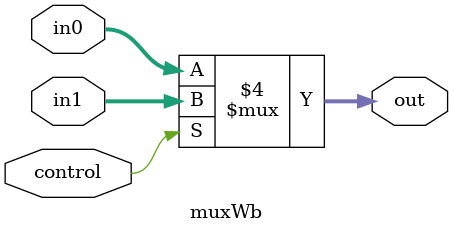
<source format=v>
module writeBack( dataMemRead, dataAddress, controlMemToReg, writeBack); 
	input[63:0] dataMemRead; 
	input [63:0]dataAddress; 
	input controlMemToReg; 
	output [63:0] writeBack; 
	
	muxWb muxWriteBack(.in0(dataAddress), .in1(dataMemRead), .control(controlMemToReg), .out(writeBack)); 
endmodule 

//MUX 
module muxWb(in0,in1,control,out);

	input[63:0] in0; 
	input [63:0] in1; 
	input control; 
	output reg[63:0] out; 
	
	always@(in0,in1,control, out) begin
		if(control == 0) begin
			out = in0; 
		end 
		else begin	
			out = in1; 
		end 
	end 

endmodule

</source>
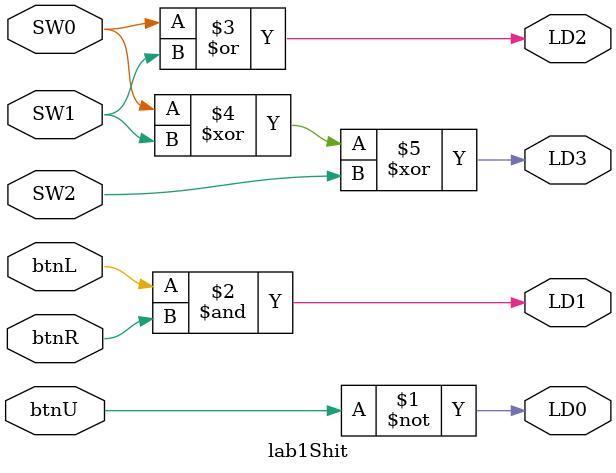
<source format=v>
`timescale 1ns / 1ps


module lab1Shit(
    input btnL,
    input btnR,
    output LD1,
    
    input btnU,
    output LD0,
    
    input SW0,
    input SW1,
    output LD2,
    
    input SW2,
    output LD3
    );
    
    //not
    assign LD0 = ~btnU;
    //and
    assign LD1 = btnL & btnR;
    //or
    assign LD2 = SW0 | SW1;
    //xor
    assign LD3 = SW0 ^ SW1 ^ SW2;
endmodule

</source>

------------------------------

▶ **WHAT YOU NEED TO DO**:
Copy out each record word for word and omit any pictures.

▶ **SOLUTION BELOW**:
<source format=v>
module writeBack( dataMemRead, dataAddress, controlMemToReg, writeBack); 
	input[63:0] dataMemRead; 
	input [63:0]dataAddress; 
	input controlMemToReg; 
	output [63:0] writeBack; 
	
	muxWb muxWriteBack(.in0(dataAddress), .in1(dataMemRead), .control(controlMemToReg), .out(writeBack)); 
endmodule 

//MUX 
module muxWb(in0,in1,control,out);

	input[63:0] in0; 
	input [63:0] in1; 
	input control; 
	output reg[63:0] out; 
	
	always@(in0,in1,control, out) begin
		if(control == 0) begin
			out = in0; 
		end 
		else begin	
			out = in1; 
		end 
	end 

endmodule

</source>
<source format=v>
`timescale 1ns / 1ps


module lab1Shit(
    input btnL,
    input btnR,
    output LD1,
    
    input btnU,
    output LD0,
    
    input SW0,
    input SW1,
    output LD2,
    
    input SW2,
    output LD3
    );
    
    //not
    assign LD0 = ~btnU;
    //and
    assign LD1 = btnL & btnR;
    //or
    assign LD2 = SW0 | SW1;
    //xor
    assign LD3 = SW0 ^ SW1 ^ SW2;
endmodule

</source>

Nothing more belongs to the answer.